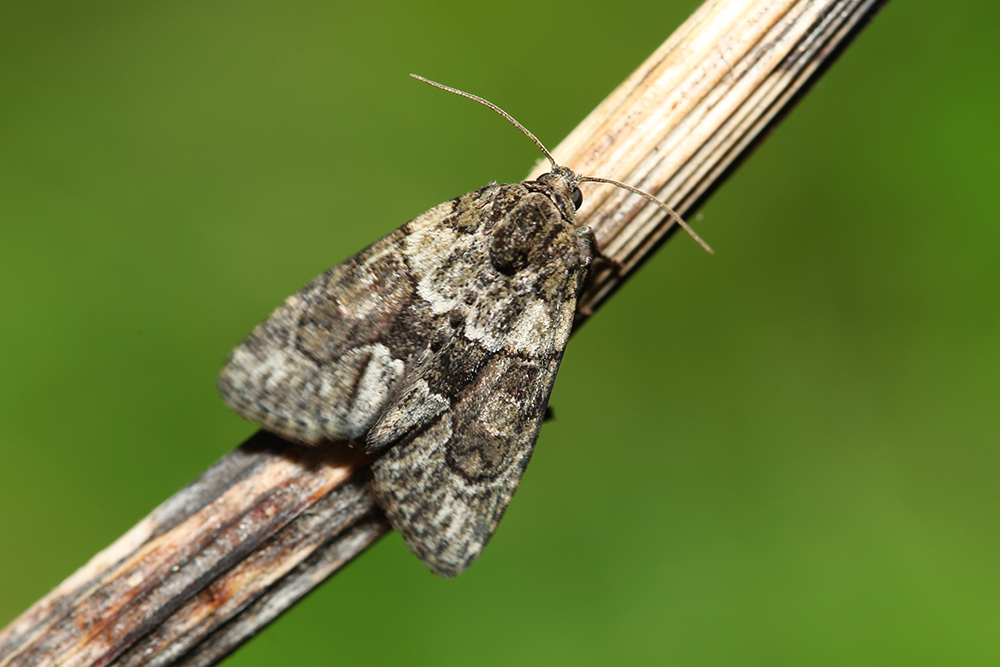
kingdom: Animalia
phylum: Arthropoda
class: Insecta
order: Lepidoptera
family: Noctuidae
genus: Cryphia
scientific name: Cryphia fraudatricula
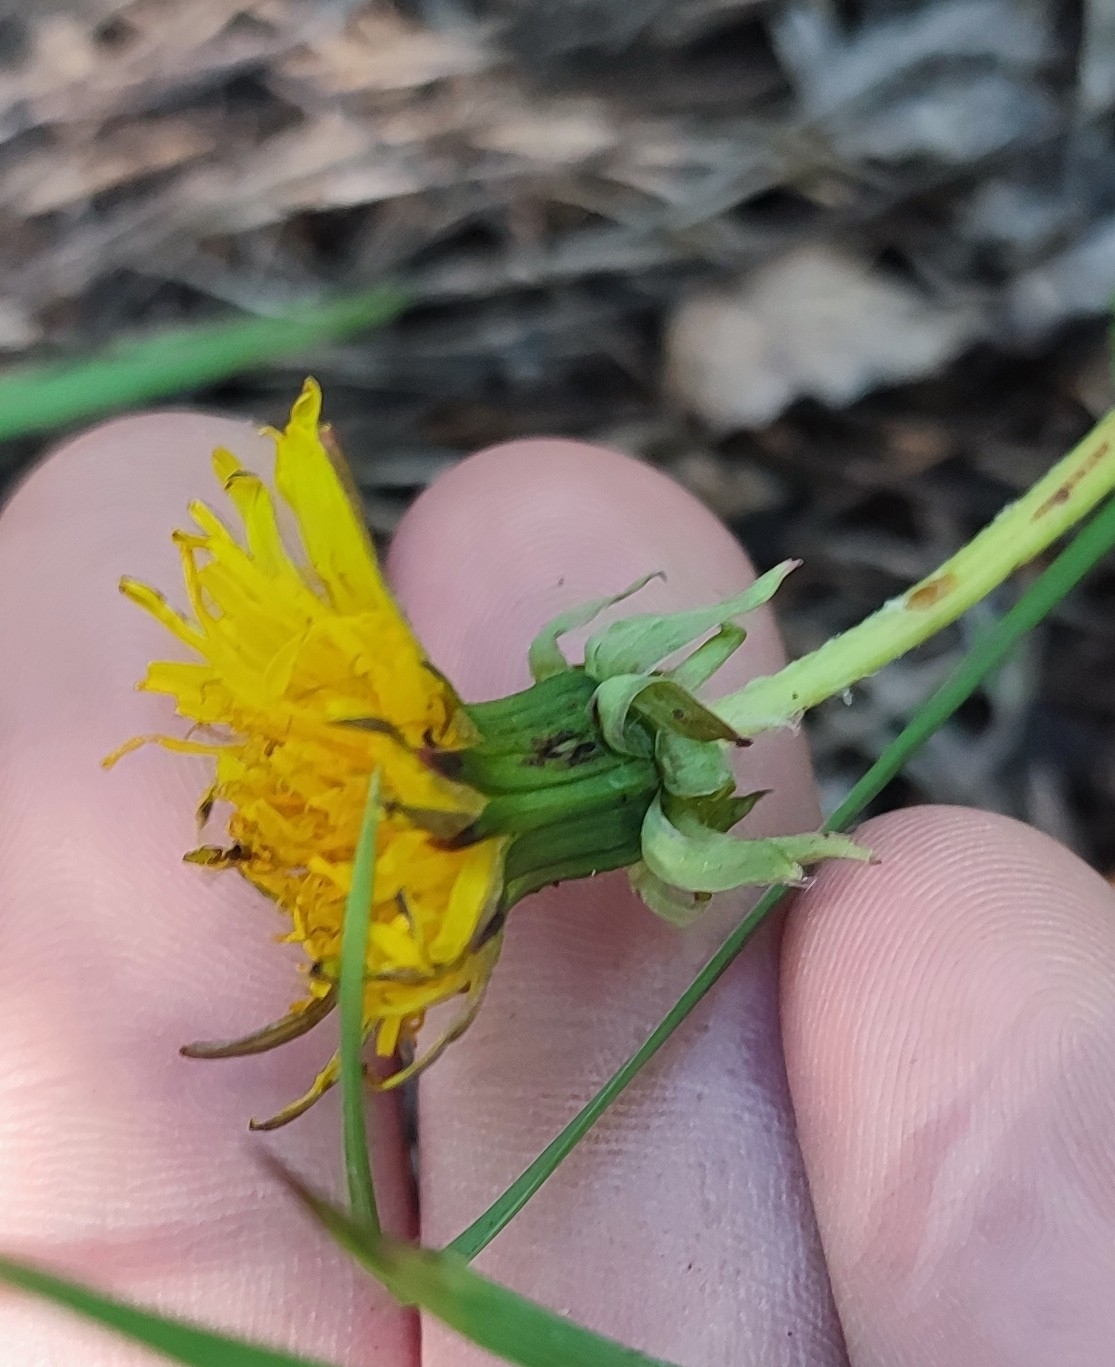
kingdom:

- Problem description -
Copy every line of the data above word for word, leaving out the pictures.

- The result -
kingdom: Animalia
phylum: Arthropoda
class: Insecta
order: Lepidoptera
family: Noctuidae
genus: Cryphia
scientific name: Cryphia fraudatricula
kingdom:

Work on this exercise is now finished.